Managing the Genomics Data Deluge
Article May 04, 2017
Credit: Jer Thorp on flickr
Genomic data is one of the fastest growing datasets in the world. A recent Intel analysis stated that it would take 7.3 zettabytes, meaning 7.300,000,000,000 GB, of data to store the genomes of our global population. This is equal to 50 percent of all data on the internet in 2016 and does not factor in the data created when analysing and using this information.
Over time, genomics will play an increasingly important role in our healthcare, particularly in realising the promise of precision healthcare. With such tremendous amounts of data involved, adequate storage capacity and methodology will be crucial for the advancement of genomic research and medicine.

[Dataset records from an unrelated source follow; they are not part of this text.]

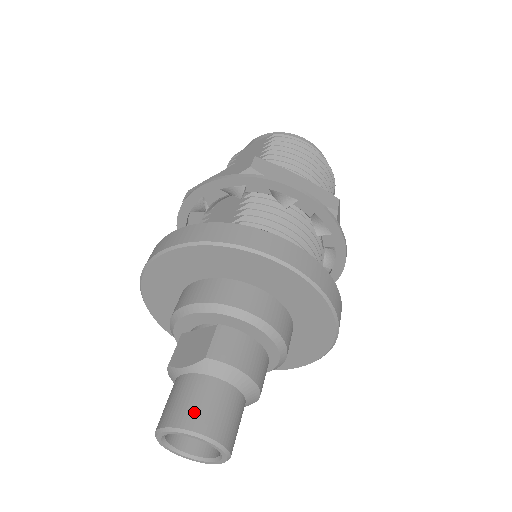
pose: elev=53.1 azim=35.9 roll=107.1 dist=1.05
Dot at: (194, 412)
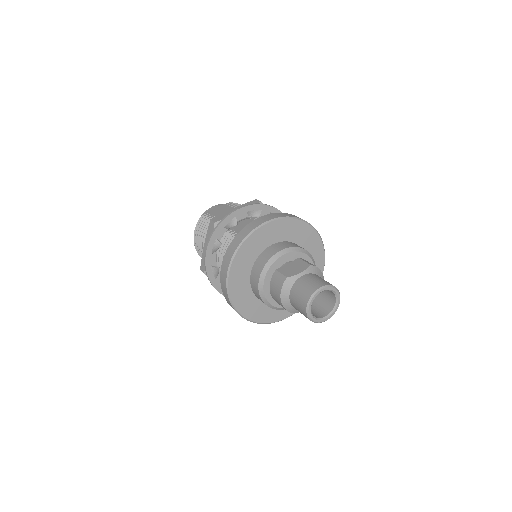
Dot at: (326, 281)
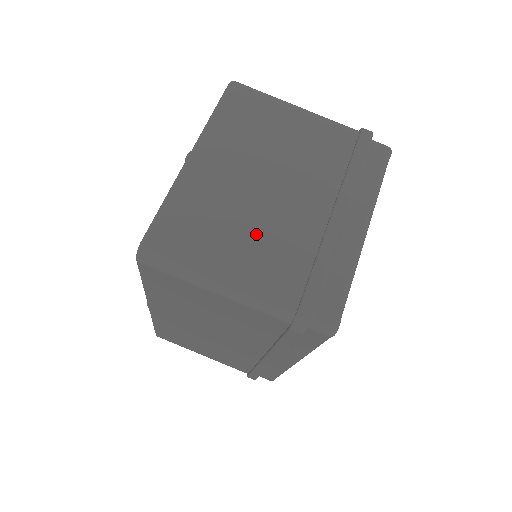
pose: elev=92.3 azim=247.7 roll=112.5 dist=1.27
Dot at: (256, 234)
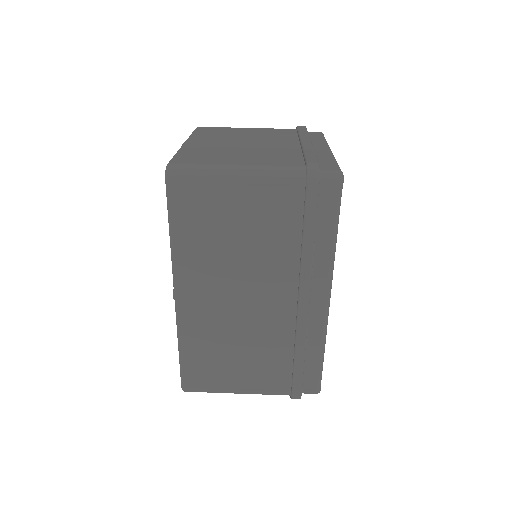
Dot at: (252, 154)
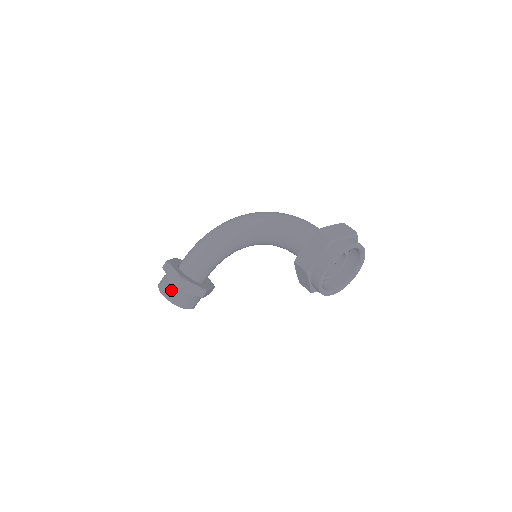
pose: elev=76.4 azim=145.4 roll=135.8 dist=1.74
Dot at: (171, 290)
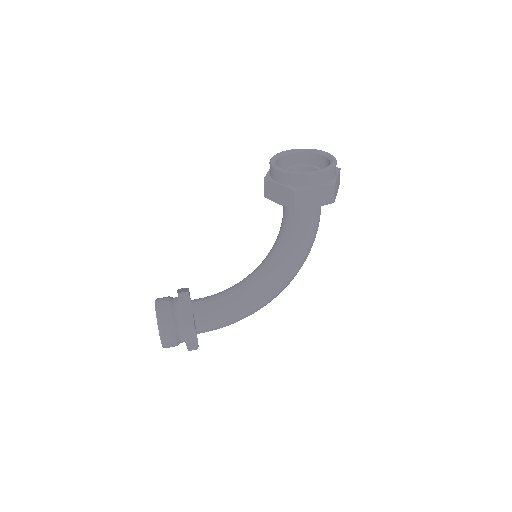
Dot at: occluded
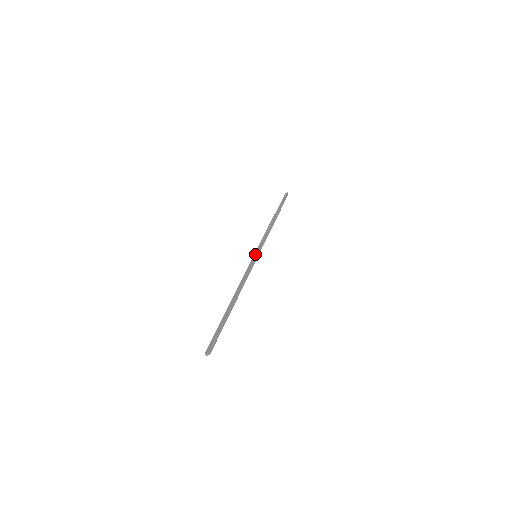
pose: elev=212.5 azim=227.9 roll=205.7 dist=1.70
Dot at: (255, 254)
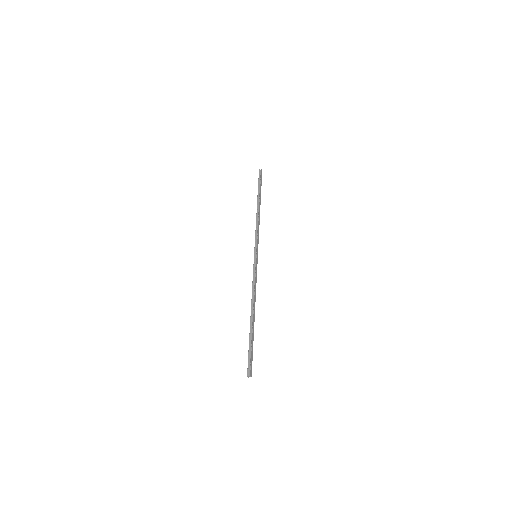
Dot at: (255, 254)
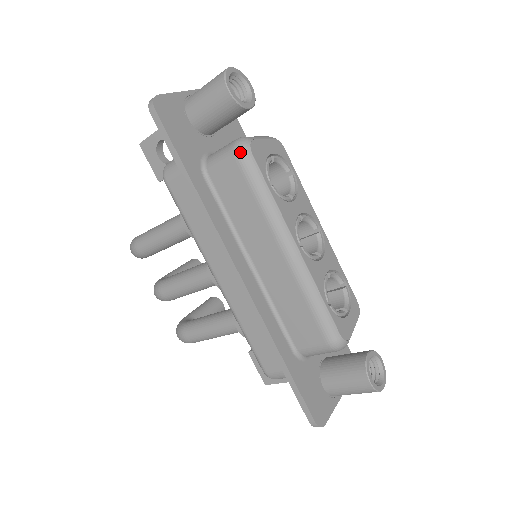
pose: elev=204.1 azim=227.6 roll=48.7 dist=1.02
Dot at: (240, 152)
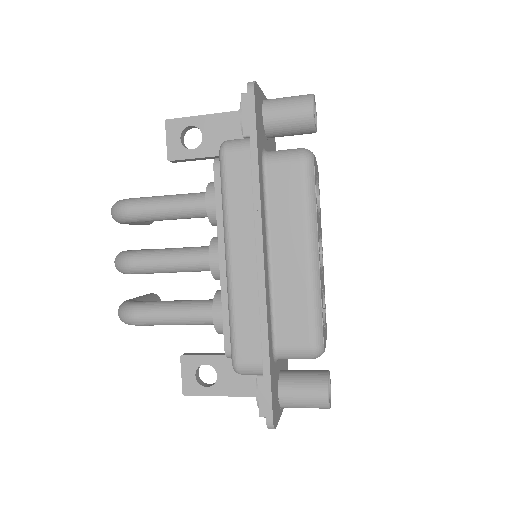
Dot at: (306, 158)
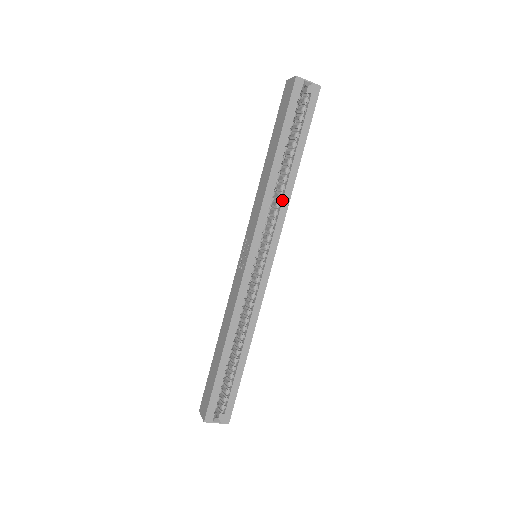
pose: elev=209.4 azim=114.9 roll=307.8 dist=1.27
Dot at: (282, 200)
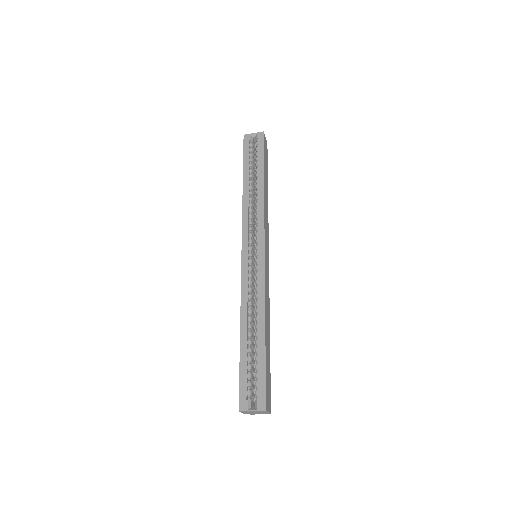
Dot at: (258, 205)
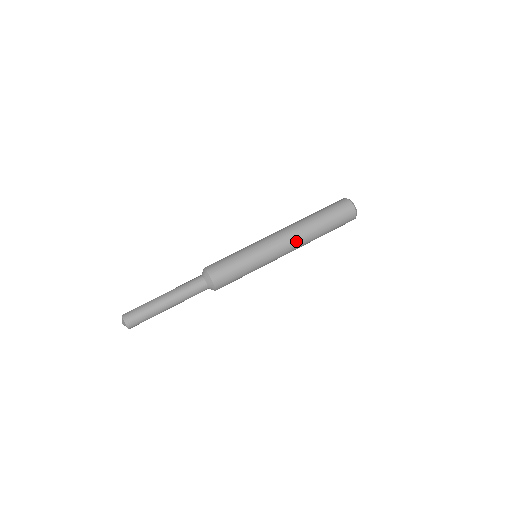
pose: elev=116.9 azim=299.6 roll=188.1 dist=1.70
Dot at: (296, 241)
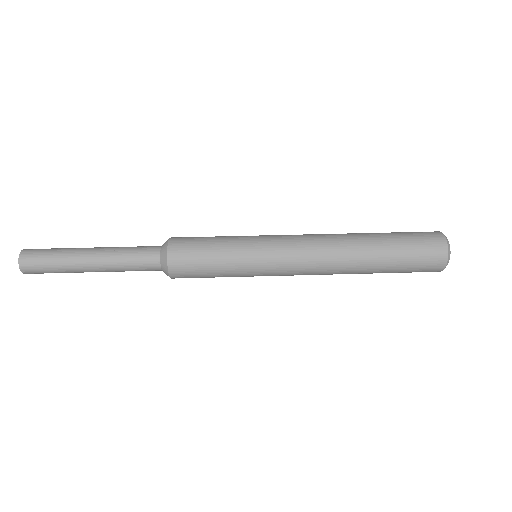
Dot at: (324, 239)
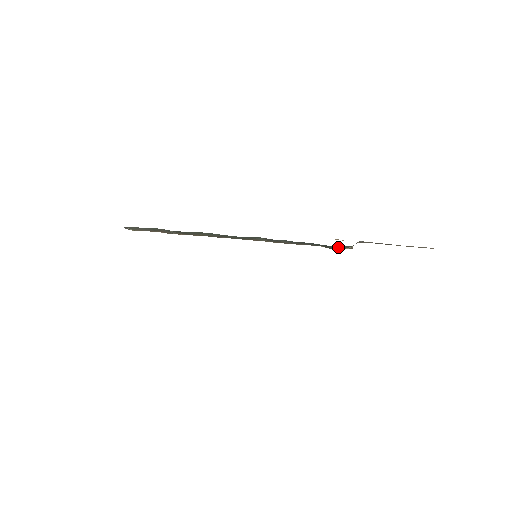
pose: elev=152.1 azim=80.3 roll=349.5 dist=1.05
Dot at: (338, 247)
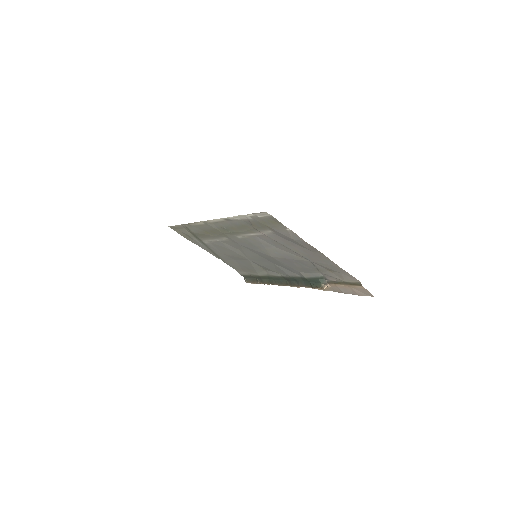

To learn about the real world challenges of managing all this data and how you can reduce your genomics data footprint we spoke to Dr. Warren Kaplan, Chief of Informatics at the Garvan Institute of Medical Research and Rafael Feitelberg, Geneformics CEO. The Garvan Institute of Medical Research has recently integrated Geneformics technology into its workflow.
How is NGS utilised at Garvan and, how much data does your institution produce?
The Garvan Institute uses whole genome sequencing (WGS) technology to improve our understanding of genome biology and its impact on disease, as well as to advance the use of genomic information in patient care.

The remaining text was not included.